Here is a modification of the example in my comment that avoids the mistake identified by Stefano. Let $Y$ be the projective cone in $\mathbb{P}^3$ over a smooth plane cubic curve $C\subset \mathbb{P}^2$. Let $\pi:X\to Y$ be the minimal desingularization. The linear projection from $Y$ to $C$ gives a regular morphism, $$\rho:X\to C,$$ that is a $\mathbb{P}^1$-bundle. The exceptional locus $E$ of $\pi$ maps isomorphically to $C$, and it is a relative hyperplane class for $\rho$. The normal sheaf $\mathcal{O}_X(\underline{E})|_E$ is isomorphic to $\mathcal{O}_{\mathbb{P}^2}(-1)|_C$.
Let $H\subset C$ be the restriction to $C$ of a hyperplane. Let $D\subset C$ be a degree $3$ effective divisor such that the divisor $H-D$ has finite order $\ell>1$ in the Picard group of $C$, i.e., $\ell H - \ell D$ is the divisor of a rational function $f$ on $C$.
Let $M\subset Y$, resp. $N \subset Y$, be the cone over $H$, resp. $D$. Denote by $\widetilde{M}\subset X$, resp. by $\widetilde{N}\subset X$, the strict transform under $\pi$ of $M$, resp. of $N$. Note that $\ell \widetilde{M}-\ell\widetilde{N}$ equals the divisor of $f\circ \rho$, as does the total pullback under $\pi$ of the Cartier divisor $\ell N-\ell M$. Thus, the coefficient of $E$ in the pullback of $M$ equals the coefficient of $E$ in the pullback of $N$.

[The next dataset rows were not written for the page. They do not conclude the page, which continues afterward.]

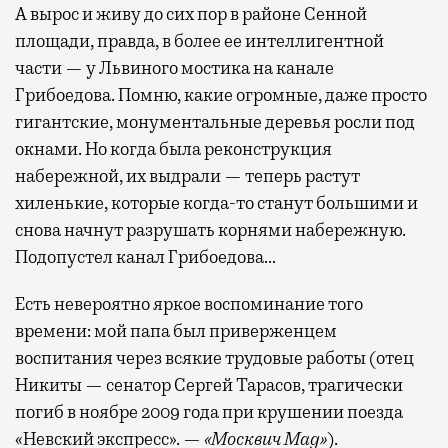
А вырос и живу до сих пор в районе Сенной
площади, правда, в более ее интеллигентной
части — у Львиного мостика на канале
Грибоедова. Помню, какие огромные, даже просто
гигантские, монументальные деревья росли под
окнами. Но когда была реконструкция
набережной, их выдрали — теперь растут
хиленькие, которые когда-то станут большими и
снова начнут разрушать корнями набережную.
Подопустел канал Грибоедова…
Есть невероятно яркое воспоминание того
времени: мой папа был приверженцем
воспитания через всякие трудовые работы (отец
Никиты — сенатор Сергей Тарасов, трагически
погиб в ноябре 2009 года при крушении поезда
«Невский экспресс». —
«Москвич Mag»
).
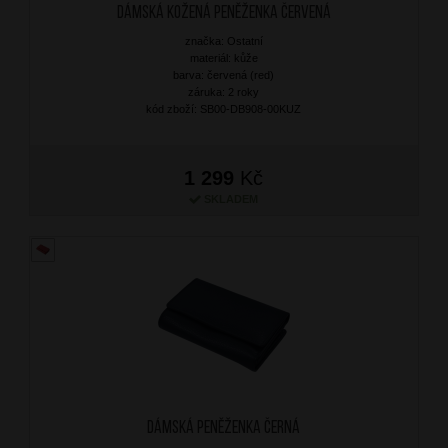
Dámská kožená peněženka Červená
značka: Ostatní
materiál: kůže
barva: červená (red)
záruka: 2 roky
kód zboží: SB00-DB908-00KUZ
1 299
Kč
SKLADEM
Dámská peněženka Černá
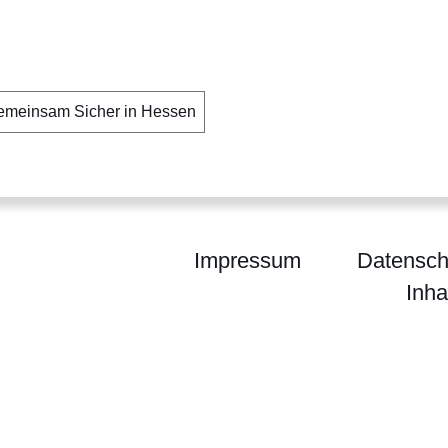
emeinsam Sicher in Hessen
Impressum
Datensch
Inha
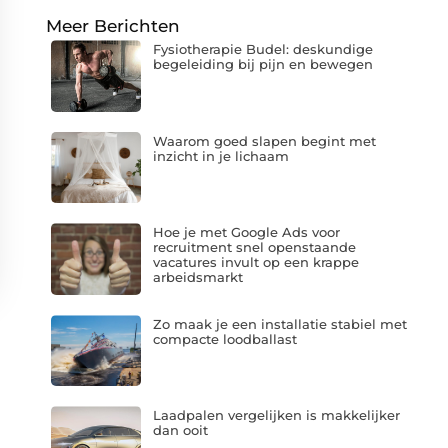
Meer Berichten
Fysiotherapie Budel: deskundige
begeleiding bij pijn en bewegen
Waarom goed slapen begint met
inzicht in je lichaam
Hoe je met Google Ads voor
recruitment snel openstaande
vacatures invult op een krappe
arbeidsmarkt
Zo maak je een installatie stabiel met
compacte loodballast
Laadpalen vergelijken is makkelijker
dan ooit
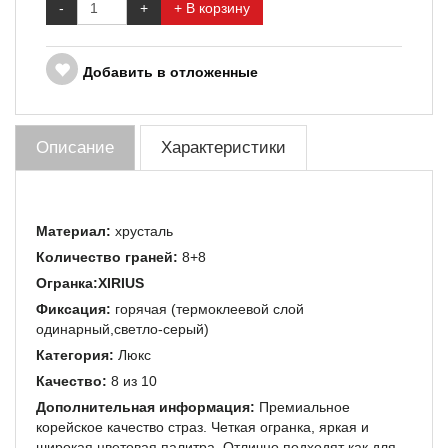
-
+
+ В корзину
Добавить в отложенные
Описание
Характеристики
Материал:
хрусталь
Количество граней:
8+8
Огранка:
XIRIUS
Фиксация:
горячая (термоклеевой слой
одинарный,светло-серый)
Категория:
Люкс
Качество:
8 из 10
Дополнительная информация:
Премиальное
корейское качество страз. Четкая огранка, яркая и
широкая цветовая палитра. Отлично подходят как для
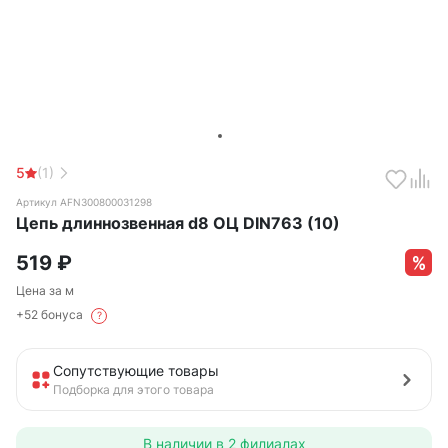
5
(1)
Артикул AFN300800031298
Цепь длиннозвенная d8 ОЦ DIN763 (10)
519
₽
Цена за м
+52 бонуса
?
Сопутствующие товары
Подборка для этого товара
В наличии в
2 филиалах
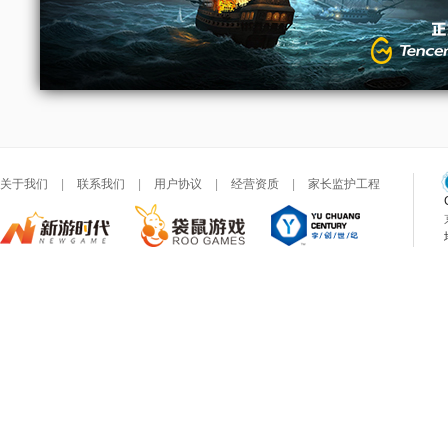
关于我们
|
联系我们
|
用户协议
|
经营资质
|
家长监护工程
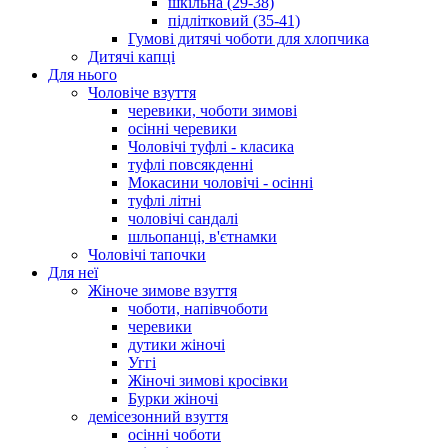
шкільна (29-38)
підлітковий (35-41)
Гумові дитячі чоботи для хлопчика
Дитячі капці
Для нього
Чоловіче взуття
черевики, чоботи зимові
осінні черевики
Чоловічі туфлі - класика
туфлі повсякденні
Мокасини чоловічі - осінні
туфлі літні
чоловічі сандалі
шльопанці, в'єтнамки
Чоловічі тапочки
Для неї
Жіноче зимове взуття
чоботи, напівчоботи
черевики
дутики жіночі
Уггі
Жіночі зимові кросівки
Бурки жіночі
демісезонний взуття
осінні чоботи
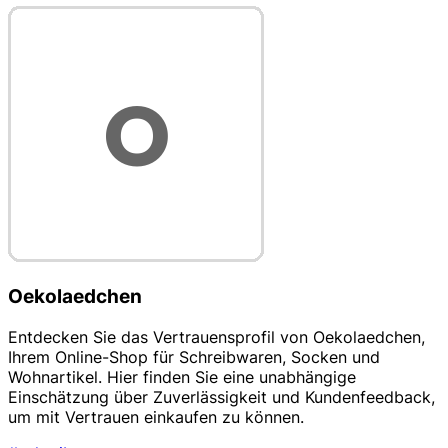
Oekolaedchen
Entdecken Sie das Vertrauensprofil von Oekolaedchen,
Ihrem Online-Shop für Schreibwaren, Socken und
Wohnartikel. Hier finden Sie eine unabhängige
Einschätzung über Zuverlässigkeit und Kundenfeedback,
um mit Vertrauen einkaufen zu können.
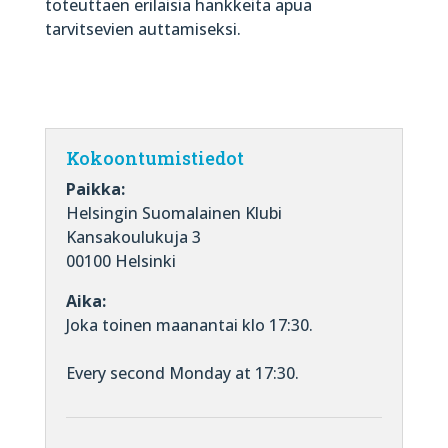
toteuttaen erilaisia hankkeita apua
tarvitsevien auttamiseksi.
Kokoontumistiedot
Paikka:
Helsingin Suomalainen Klubi
Kansakoulukuja 3
00100 Helsinki
Aika:
Joka toinen maanantai klo 17:30.
Every second Monday at 17:30.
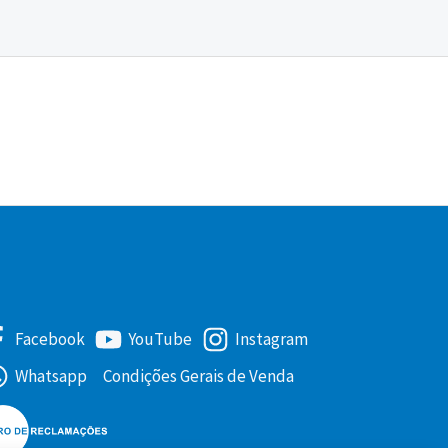
Facebook
YouTube
Instagram
Whatsapp
Condições Gerais de Venda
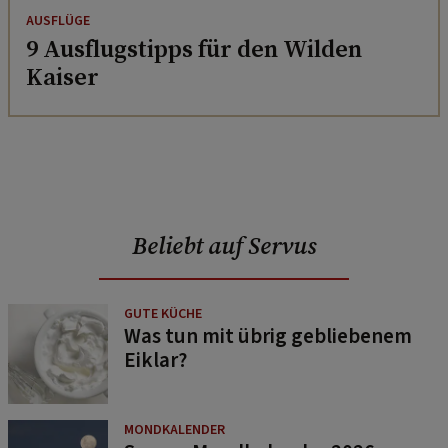
AUSFLÜGE
9 Ausflugstipps für den Wilden
Kaiser
Beliebt auf Servus
GUTE KÜCHE
Was tun mit übrig gebliebenem
Eiklar?
MONDKALENDER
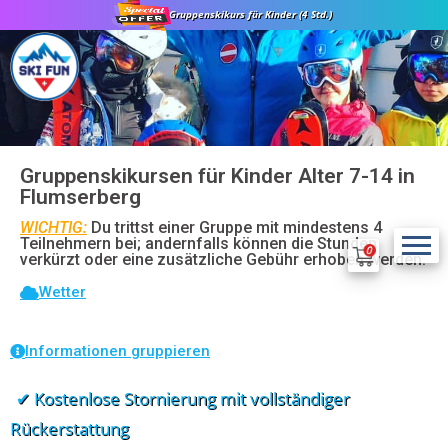
Gruppenskikurs für Kinder (4 Std.)
Gruppenskikursen für Kinder Alter 7-14 in
Flumserberg
WICHTIG:
Du trittst einer Gruppe mit mindestens 4
Teilnehmern bei; andernfalls können die Stunden
verkürzt oder eine zusätzliche Gebühr erhoben werden.
Wetter
Informationen gruppieren
✔ Kostenlose Stornierung mit vollständiger
Rückerstattung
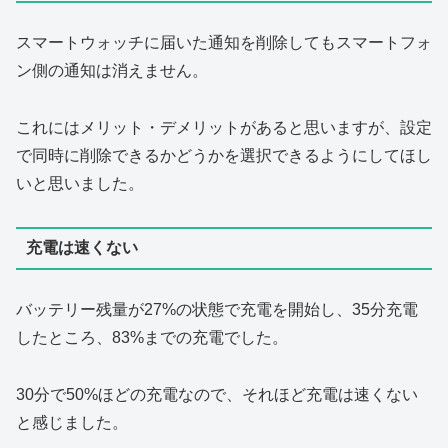
スマートウォッチに届いた通知を削除してもスマートフォ
ン側の通知は消えません。
これにはメリット・デメリットがあると思いますが、設定
で同時に削除できるかどうかを選択できるようにしてほし
いと思いました。
充電は速くない
バッテリー残量が27%の状態で充電を開始し、35分充電
したところ、83%までの充電でした。
30分で50%ほどの充電なので、それほど充電は速くない
と感じました。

The pullback of $M$ is the strict transform $\widetilde{M}$ plus the exceptional divisor $E$. One way to see this is to deform $M$ to a hyperplane section of $Y$ that is disjoint from the vertex of the cone. Since the intersection number of the total transform of $M$ with $E$ equals $0$, it follows that the coefficient of $E$ equals $1$.
Therefore also $\ell N$ equals the sum of $\ell \widetilde{N}$ plus $\ell E$. So, according to the definition of the pullback divisor in the comments, the pullback of $N$ equals $\widetilde{N} + E$. Yet $N$ is not Cartier on $Y$.